→ Texto extraído:
O desprezo pela integridade física e emocional das crianças e a falta de uma escola pública forte, capaz de suprir o que lhes falta em casa e na vizinhança em termos culturais e de socialização sadia, são as maiores dívidas do Brasil para com seu povo e dados basais da tragédia que vivemos. Mas não parece que a evasão escolar seja a causa do fenômeno em tela: as crianças e adolescentes permanecem, hoje, muito mais anos na escola (ruim) do que nas décadas de 70 e 80 – para não falar nas de 50 e 60, quando era comum que o início da vida laboral ou o insucesso no exame de admissão ao ginásio encerrassem o ciclo escolar aos 10/11 anos de idade. Ainda que a evasão escolar seja um dado importante na vida dos autores dos crimes pesquisados por Rolim, ela caiu enquanto tais crimes aumentavam.
Drogas – Uma parte enorme dos assassinatos no Brasil está associada à cocaína e seus subprodutos (não à maconha e outras drogas). De todas as variáveis analisadas, esta é a única cujo crescimento coincide no tempo com a escalada de crimes de morte.
Vários são cometidos sob o efeito delas ou da ânsia causada por sua abstinência, e muitos mais na disputa por pontos de varejo, punição a devedores e outras desavenças vinculadas à sua compra e venda – inclusive extorsões e queimas de arquivo [3] perpetradas por policiais contra pequenos traficantes e usuários.
Todavia, embora sejam um forte catalisador da violência, essas substâncias não explicam, sozinhas, a dimensão que ela assumiu em nosso país. Seu comércio – atividade, em si, não violenta – existe no mundo inteiro, mas só aqui e em alguns países da América Central se faz acompanhar por tal letalidade. Mesmo no México, considerado em colapso por causa do narcotráfico, há em torno de 20 homicídios por 100 mil pessoas – e não 30, como aqui.
Raízes profundas
Como raízes mais profundas do fenômeno, restam dois aspectos da dinâmica social brasileira:
1 – O legado de uma instituição brutal que foi, aqui, particularmente violenta: a escravidão. No Brasil, o Estado, as classes dominantes e a maior parte dos setores médios nunca reconheceram valor algum à vida das massas negras e pardas, vistas ora como mercadoria, ora como ameaça a ser reprimida ou eliminada; nem das massas camponesas, submetidas à servidão ou expulsas da terra para se juntar, na cidade, aos descendentes de escravos.

→ Registros do conjunto:
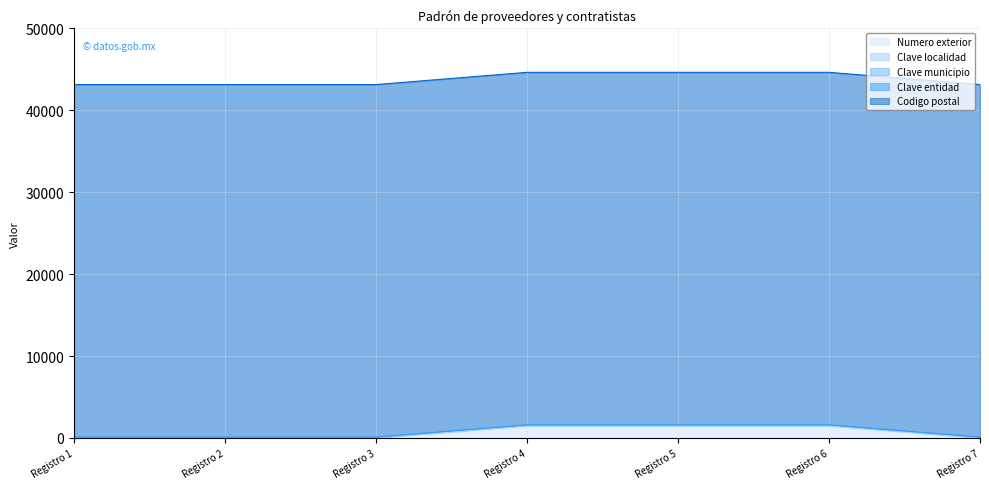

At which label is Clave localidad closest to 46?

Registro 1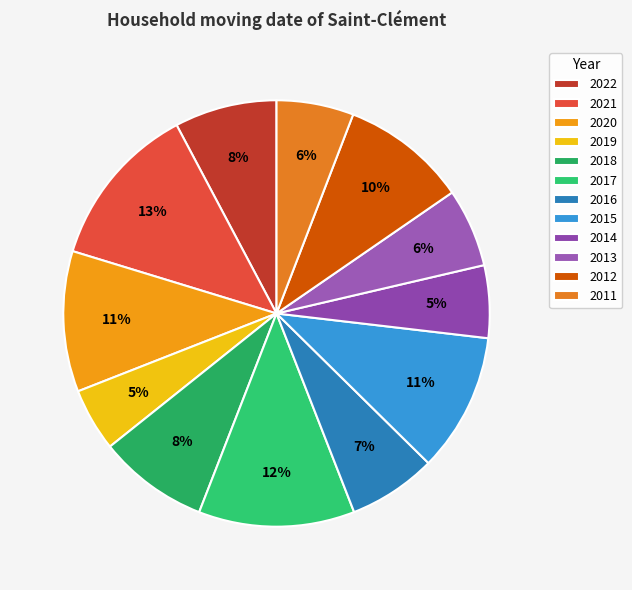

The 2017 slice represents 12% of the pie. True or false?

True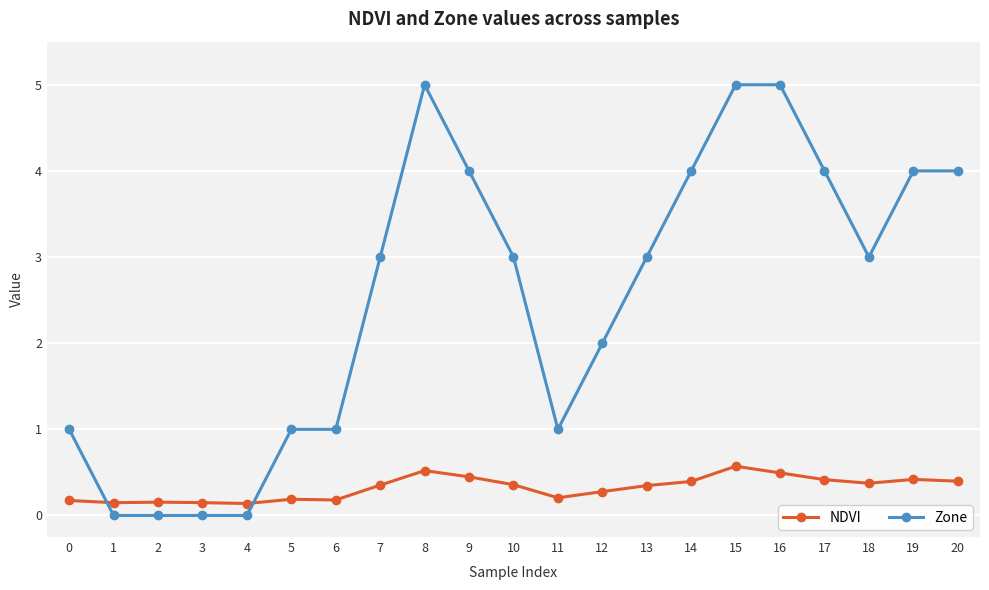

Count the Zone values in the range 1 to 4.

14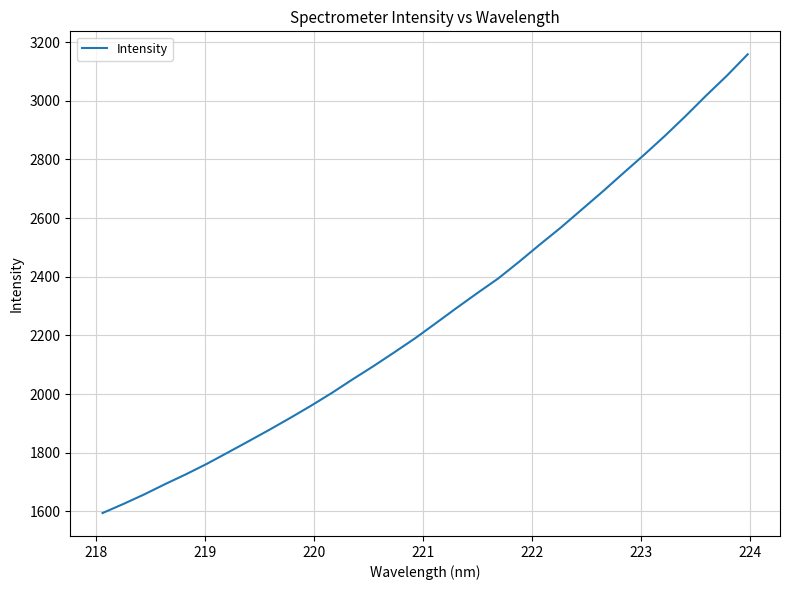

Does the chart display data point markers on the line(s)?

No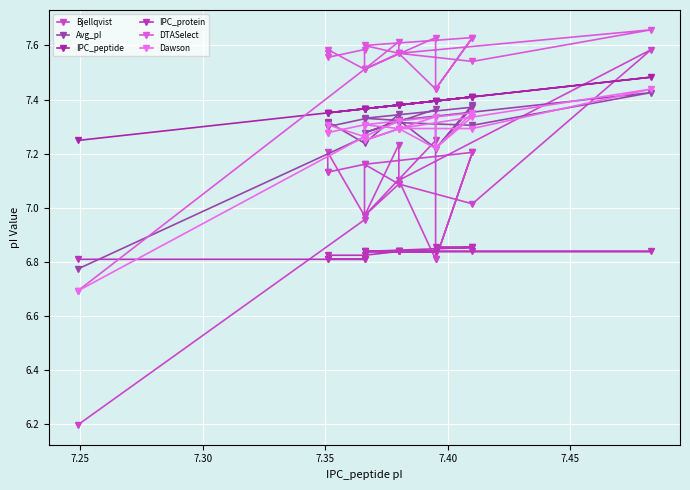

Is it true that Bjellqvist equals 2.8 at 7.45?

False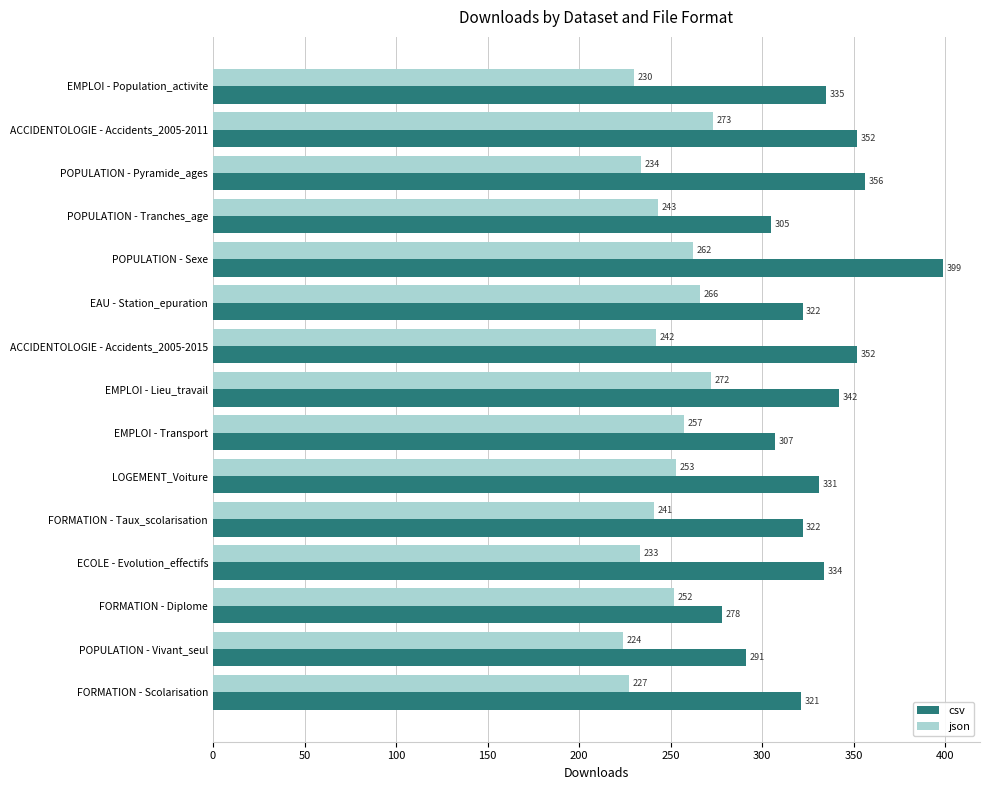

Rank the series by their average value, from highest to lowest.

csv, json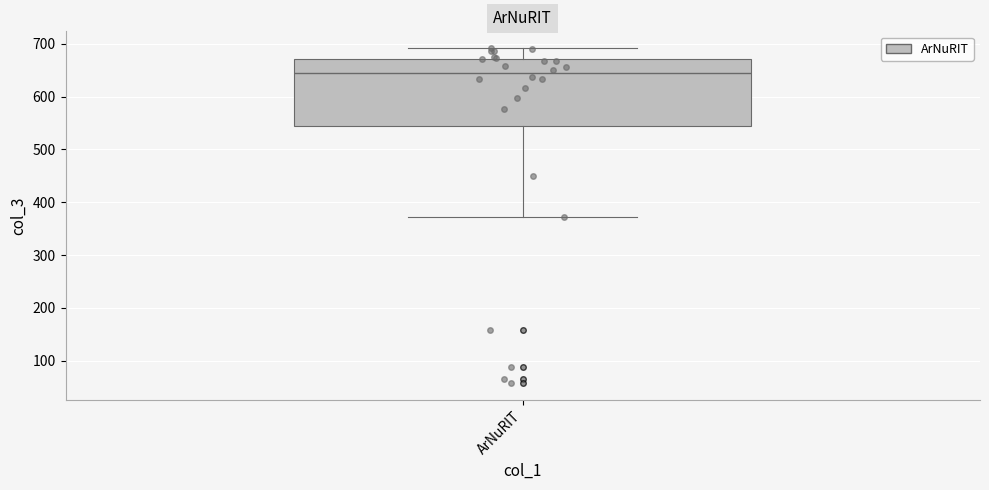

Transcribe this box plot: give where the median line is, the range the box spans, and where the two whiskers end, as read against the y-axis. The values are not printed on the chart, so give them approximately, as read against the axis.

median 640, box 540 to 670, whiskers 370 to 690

→ Enunciado 1:
Segundo o texto extraído, em torno de quantos homicídios por 100 mil pessoas há no México?
→ Enunciado 2:
Transcreva palavra por palavra o trecho do texto extraído entre "Drogas – Uma" e "traficantes e usuários.", incluindo ambos.
Os registros são material à parte, sem relação com o texto extraído.

→ Resposta 1:
Em torno de 20 homicídios por 100 mil pessoas.

→ Resposta 2:
Drogas – Uma parte enorme dos assassinatos no Brasil está associada à cocaína e seus subprodutos (não à maconha e outras drogas). De todas as variáveis analisadas, esta é a única cujo crescimento coincide no tempo com a escalada de crimes de morte.
Vários são cometidos sob o efeito delas ou da ânsia causada por sua abstinência, e muitos mais na disputa por pontos de varejo, punição a devedores e outras desavenças vinculadas à sua compra e venda – inclusive extorsões e queimas de arquivo [3] perpetradas por policiais contra pequenos traficantes e usuários.